Just a small town girl...wait no. That is a Journey song. Katie Sluiter is a small town girl, but she is far from living in a lonely world. She is a middle school English teacher, writer, mother, and wife. Life has thrown her a fair share of challenges, but her belief is that writing through them makes her stronger.

Comments

  1. I respect Elizabeth so much; as a mother, a writer, and the creator of The Mom Pledge.

    And I couldn’t agree more that you can end up knowing your online friends (and certainly staying more in touch with them) than you do with friends you’ve met in the Real World.

    Who’s to say that Online isn’t real?

    As you said, Elizabeth: It’s a nation. And everyone’s invited to the party.
    What we make of it is our own choice.

  2. I can relate 100%. Staying home was what both my husband and I talked about very early on. I thought it was going to be wonderful, I never knew how alone I was going to feel. I think one of the major issues for us, we both worked at Google and I was feeling very left out of the “social” aspect of working. If it wasn’t for my “online” friends and mommy group I think I would have gone mad.

    • I’m not sure what I thought it was going to be, but I definitely did not envision what it turned out to be. I don’t miss working, but like you, I do miss the social aspect of being around other adults. And having actual conversation. Talking to a toddler all day can make you feel you are losing it!

  3. Staying home is a ummm journey…. I write as three yr old twins try to climb into over and on top of the chair in which I am sitting. Breathe sigh etc etc.

  4. Bloggers do rock.

    I must say, I have some lovely friendships that had their seeds in the blogosphere.

    It’s pretty magical.

    And, as you said, especially when you are feeling isolated — the internet is there 24/7. Which can be very comforting.

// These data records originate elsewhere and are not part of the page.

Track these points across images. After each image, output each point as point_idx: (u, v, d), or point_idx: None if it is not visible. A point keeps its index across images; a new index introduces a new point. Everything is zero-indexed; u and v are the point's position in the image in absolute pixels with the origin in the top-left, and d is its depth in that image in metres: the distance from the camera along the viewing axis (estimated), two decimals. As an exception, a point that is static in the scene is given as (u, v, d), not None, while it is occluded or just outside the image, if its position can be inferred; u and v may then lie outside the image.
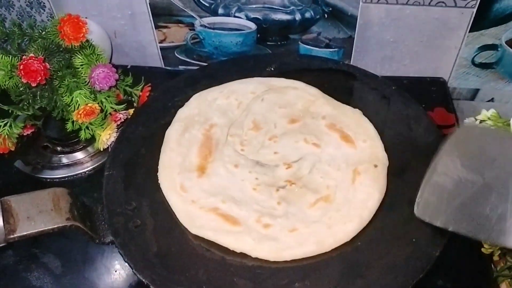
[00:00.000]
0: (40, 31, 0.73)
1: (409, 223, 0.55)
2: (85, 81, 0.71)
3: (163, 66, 0.93)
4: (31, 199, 0.51)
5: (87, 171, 0.76)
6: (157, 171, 0.62)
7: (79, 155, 0.77)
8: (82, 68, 0.71)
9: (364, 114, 0.68)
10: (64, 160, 0.77)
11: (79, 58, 0.71)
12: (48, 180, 0.75)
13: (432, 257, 0.52)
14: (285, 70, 0.74)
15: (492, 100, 0.90)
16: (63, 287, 0.63)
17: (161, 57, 0.91)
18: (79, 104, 0.69)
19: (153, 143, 0.66)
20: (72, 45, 0.70)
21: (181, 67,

  5. The only downside to being a SAHM, imo, is the lack of social interaction with people your own age or in the same stage of life. I’ve always been introverted, and generally prefer to be home, so I thought the transition would be easy, but it’s very different from being home with your own interests and ability to go anywhere and do any thing, than it is to be home with a young child or children. I’ve definitely leaned on the internet for social interaction in the nearly 3 years since I quit working, and my small talk skills are improving as I strike up conversations with other moms when our kids decide to play together. Parenting is hard work, and can be made easier if we just lean on each other.